Clive Owen deserves to be Bond and in an alternative universe he is. Owen plays a mercenary of sorts who comes under the gun when a pair of similar guns-for-hire, Statham and Robert De Niro, are given his name on a contract. De Niro fans can put Killer Elite on the shelf next to Heat and Ronin. De Niro himself makes his share of Statham actioners that don’t really amount to much, titles like 15 Minutes or Righteous Kill, so it’s really good to see him in a film worthy of his talents.

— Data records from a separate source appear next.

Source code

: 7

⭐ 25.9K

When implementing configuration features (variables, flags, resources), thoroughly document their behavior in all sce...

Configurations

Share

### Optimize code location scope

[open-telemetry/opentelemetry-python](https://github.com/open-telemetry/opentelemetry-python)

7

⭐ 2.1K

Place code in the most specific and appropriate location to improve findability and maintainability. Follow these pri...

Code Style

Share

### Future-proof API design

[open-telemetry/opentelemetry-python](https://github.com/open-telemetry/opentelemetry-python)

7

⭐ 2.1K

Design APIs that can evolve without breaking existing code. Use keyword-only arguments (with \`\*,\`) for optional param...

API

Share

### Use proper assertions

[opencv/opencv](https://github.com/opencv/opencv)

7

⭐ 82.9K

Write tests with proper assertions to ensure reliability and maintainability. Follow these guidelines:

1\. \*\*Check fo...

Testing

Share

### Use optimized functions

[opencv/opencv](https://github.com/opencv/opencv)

Killer Elite is based of a book called The Feather Men, and upon it’s first printing the book contained maps and charts and lists that backed its assertion that the story was true. An Arab sheik kidnaps one assassin (De Niro) and forces his partner (Statham) to kill four men who were responsible for killing members of his family during a civil war type of killing cycle in the Middle East involving UK assistance against Communist guerillas. These men (Owen) are part of the British Elite Special Air Service, a kind of Greet Beret or Navy SEAL level of armed forces. The book takes place over nearly 20 years and the film has compressed the action much to its benefit. The Feather Man caused controversy due to people objecting to its veracity, and subsequent print editions lost the maps and such.
The obvious irony is that Statham, and the team he assembles, are the mirror images of the men they want to kill. There’s quite a bit of back and forth as you start to lose patience with the motives of A team and begin to sympathize with team B. There’s plenty of subterfuge and life and death moments throughout. The plot globetrots from underground caves in Arab countries to UK top-secret meeting rooms of rouge former-military-now-corporate-slaves of society. The body count climbs as the film progresses. Killer Elite deserves a smart audience to match its modern day interpretation of spy-versus-spy skullduggery.